* START EXTRACTED TEXT *
1. Reef breaks often produce great, predictable waves, but can be dangerous because of the sharp coral just below the water.
2. Point breaks, where waves break around an extended part of land, usually produce long, peeling waves in one direction, but often require a lot of paddling and waiting for your turn. Therefore, it’s best to start practising at a beach break.
3. Beach breaks are sandy bottoms and relatively soft when you hit them. Because the waves often break along a bank or the entire beach, there is more room to surf. If the line-up is crowded, choose a quieter place outside the line-up. When you are an absolute novice, you can head to a place closer to the beach and catch your first rides on already broken, whitewater waves.
* END EXTRACTED TEXT *
◆ **WHAT TO DO**
Carry the passage on types of surf breaks forward, beginning after its final sentence. The lines that come next have no connection to the passage on surf breaks.
* START MATERIAL PROVIDED *
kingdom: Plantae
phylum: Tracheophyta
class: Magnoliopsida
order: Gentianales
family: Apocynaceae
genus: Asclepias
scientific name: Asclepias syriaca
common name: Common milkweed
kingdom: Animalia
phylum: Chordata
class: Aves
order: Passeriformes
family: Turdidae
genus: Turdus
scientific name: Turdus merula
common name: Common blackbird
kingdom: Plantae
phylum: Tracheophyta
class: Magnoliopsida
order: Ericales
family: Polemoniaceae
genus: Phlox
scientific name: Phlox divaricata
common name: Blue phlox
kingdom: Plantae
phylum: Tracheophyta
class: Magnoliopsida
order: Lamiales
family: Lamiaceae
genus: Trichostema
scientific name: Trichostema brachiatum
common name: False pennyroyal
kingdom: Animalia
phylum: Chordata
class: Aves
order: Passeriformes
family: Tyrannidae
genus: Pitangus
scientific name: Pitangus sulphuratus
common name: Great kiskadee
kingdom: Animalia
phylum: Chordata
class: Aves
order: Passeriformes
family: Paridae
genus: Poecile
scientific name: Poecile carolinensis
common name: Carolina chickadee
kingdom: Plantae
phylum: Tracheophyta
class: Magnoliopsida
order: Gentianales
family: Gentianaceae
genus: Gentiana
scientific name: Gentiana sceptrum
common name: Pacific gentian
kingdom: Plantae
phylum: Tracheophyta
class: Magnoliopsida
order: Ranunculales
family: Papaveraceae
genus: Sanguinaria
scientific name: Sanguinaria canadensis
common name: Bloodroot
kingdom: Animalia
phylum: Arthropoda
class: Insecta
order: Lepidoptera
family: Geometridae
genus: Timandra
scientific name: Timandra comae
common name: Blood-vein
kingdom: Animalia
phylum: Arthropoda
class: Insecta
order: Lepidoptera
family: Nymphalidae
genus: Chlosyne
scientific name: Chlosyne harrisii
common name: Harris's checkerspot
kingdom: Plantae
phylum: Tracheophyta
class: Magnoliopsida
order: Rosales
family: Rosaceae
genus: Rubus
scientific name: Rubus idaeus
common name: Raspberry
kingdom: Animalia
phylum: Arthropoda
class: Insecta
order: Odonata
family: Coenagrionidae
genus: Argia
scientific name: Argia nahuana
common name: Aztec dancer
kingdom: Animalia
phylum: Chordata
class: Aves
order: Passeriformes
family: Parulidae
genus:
* END MATERIAL PROVIDED *
◆ **RESULT OF THIS TASK**
Choose the right equipment
Choosing the right board is key when you want to learn how to surf. The bigger and more buoyant a board is, the easier it is to catch waves. Smaller boards, on the other hand, are faster and more manoeuvrable. When you just start, however, riding as many waves as you can is the best way to progress. The more waves you ride, the more you can practise and refine your technique. A board with too little volume makes it difficult to catch waves and makes it harder to get up on your feet. Therefore, we advise you to start on a 7 to 9 foot board (board sizes are always measured in feet and inches) and don’t drop down in board size too early. A soft top board is also great for beginning surfers. These foam boards have soft decks and reduce the risk of injuries. Besides a board, you will need gear to keep you warm. A well-chosen wetsuit and (if necessary) booties and gloves help you to stay out longer so you have more time to improve your surfing.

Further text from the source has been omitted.